The murder of Manenbaum attracts the interest of local police and eventually the persistent Investigating Judge Annemarie Livi. She becomes absorbed by the case, not discouraged by the lack of assistance she encounters from official sectors. Livi allies with the similarly dedicated Colonel Roux, a senior French Gendarmerie investigator, and the pair initially suspect that Manenbaum was part of a Jewish assassination plot. They discover that Brossard has been the subject of several previous investigations, dating back more than 40 years, which have all failed. Livi and Roux discover hidden resources, tightening the noose around Brossard, who finds his allies increasingly reluctant to help him.

Brossard, in desperation, pays a surprise visit to his estranged wife Nicole, a maid who is living in lower-middle-class circumstances in Marseille and is very apprehensive about seeing him again. Brossard's allies, including certain priests and a wartime colleague who has risen into a position of great power within the French government, are feeling the heat from the relentless questioning of Livi and Roux. Now desperate and unsure whom to trust, Brossard seeks new identity papers and money so he can escape France forever. On the night he is to escape, however, his handler, Pochon, shoots him dead on orders from his former protectors within the government, who fear he will cause trouble for them if captured.

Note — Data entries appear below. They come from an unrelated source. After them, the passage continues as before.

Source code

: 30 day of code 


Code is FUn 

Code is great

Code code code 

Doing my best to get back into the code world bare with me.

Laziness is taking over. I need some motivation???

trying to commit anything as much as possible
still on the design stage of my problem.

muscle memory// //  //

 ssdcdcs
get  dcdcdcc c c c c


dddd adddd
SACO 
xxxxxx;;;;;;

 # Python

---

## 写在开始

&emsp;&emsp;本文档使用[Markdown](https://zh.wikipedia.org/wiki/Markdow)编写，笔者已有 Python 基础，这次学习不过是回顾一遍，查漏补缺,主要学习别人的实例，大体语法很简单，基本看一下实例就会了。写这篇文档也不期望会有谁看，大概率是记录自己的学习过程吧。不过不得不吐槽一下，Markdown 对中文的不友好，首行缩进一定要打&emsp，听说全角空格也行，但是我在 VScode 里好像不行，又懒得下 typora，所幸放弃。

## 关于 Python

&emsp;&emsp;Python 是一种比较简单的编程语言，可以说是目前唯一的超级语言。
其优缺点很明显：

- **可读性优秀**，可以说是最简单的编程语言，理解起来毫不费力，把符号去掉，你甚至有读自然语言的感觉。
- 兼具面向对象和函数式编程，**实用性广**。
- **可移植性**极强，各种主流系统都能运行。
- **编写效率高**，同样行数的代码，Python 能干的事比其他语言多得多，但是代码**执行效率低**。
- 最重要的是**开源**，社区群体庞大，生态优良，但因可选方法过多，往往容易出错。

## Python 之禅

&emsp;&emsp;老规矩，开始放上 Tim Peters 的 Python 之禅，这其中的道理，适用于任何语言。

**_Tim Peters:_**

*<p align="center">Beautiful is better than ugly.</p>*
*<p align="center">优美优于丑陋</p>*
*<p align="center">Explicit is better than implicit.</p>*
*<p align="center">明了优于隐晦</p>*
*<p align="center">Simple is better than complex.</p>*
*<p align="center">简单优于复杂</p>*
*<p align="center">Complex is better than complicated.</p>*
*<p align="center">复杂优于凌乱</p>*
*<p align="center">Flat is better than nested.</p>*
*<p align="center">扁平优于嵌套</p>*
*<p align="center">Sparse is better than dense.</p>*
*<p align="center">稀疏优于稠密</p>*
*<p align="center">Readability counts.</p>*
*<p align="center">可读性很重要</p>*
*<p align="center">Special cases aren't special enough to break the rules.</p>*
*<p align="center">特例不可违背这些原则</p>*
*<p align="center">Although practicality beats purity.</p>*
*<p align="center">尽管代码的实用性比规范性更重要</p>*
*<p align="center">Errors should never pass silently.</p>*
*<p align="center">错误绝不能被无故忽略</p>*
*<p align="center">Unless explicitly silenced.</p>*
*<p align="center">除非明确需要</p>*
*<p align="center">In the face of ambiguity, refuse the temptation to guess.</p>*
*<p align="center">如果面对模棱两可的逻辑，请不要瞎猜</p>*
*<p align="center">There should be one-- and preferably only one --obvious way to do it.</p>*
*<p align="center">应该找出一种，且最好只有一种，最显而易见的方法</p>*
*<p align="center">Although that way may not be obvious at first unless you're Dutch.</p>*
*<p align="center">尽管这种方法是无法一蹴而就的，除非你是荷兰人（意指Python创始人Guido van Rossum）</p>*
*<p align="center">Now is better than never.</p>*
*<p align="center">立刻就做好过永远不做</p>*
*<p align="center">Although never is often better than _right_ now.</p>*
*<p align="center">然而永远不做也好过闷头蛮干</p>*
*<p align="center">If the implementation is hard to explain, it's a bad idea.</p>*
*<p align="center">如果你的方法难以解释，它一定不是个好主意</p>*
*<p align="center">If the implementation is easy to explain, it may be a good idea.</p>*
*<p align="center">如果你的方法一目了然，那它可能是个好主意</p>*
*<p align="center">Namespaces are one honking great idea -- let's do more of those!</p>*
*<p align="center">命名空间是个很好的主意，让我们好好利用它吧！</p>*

Following Brossard's death, Livi and Roux trace the conspiracy to protect him to a high-ranking government official and arrest him for treason.

==Historical basis==
The Statement is based on the best-selling 1995 novel of the same name by Brian Moore. In the novel and film, the fictional Brossard is based on Paul Touvier, a member of the Milice, a paramilitary police force of the Vichy French regime during World War II, who ordered the execution of seven Jews in 1944. After the war, he was convicted of treason and sentenced to death in absentia, but with the aid of right-wing Roman Catholic clergymen, who provided him refuge in safe houses and monasteries, Touvier avoided capture. He received a controversial pardon from the President of France, Georges Pompidou, in 1971, but remained on the run. Unlike Brossard, Touvier was finally arrested in 1989, on a new charge of crimes against humanity; tried, convicted, and sentenced to life in prison, he died in jail in 1996, aged 81.

==Reception==
The film holds an approval rating of 24% on review aggregator website Rotten Tomatoes based on 106 reviews, with an average rating of 4.7/10. The site's consensus reads: "The movie bores despite a splendid performance by Michael Caine." Metacritic, which uses a weighted average, assigned the film a score of 45 out of 100, based on 32 critics, indicating "mixed or average" reviews. The film grossed a little over $765,000 domestically and $1.55 million worldwide in its limited release against a budget of $27 million.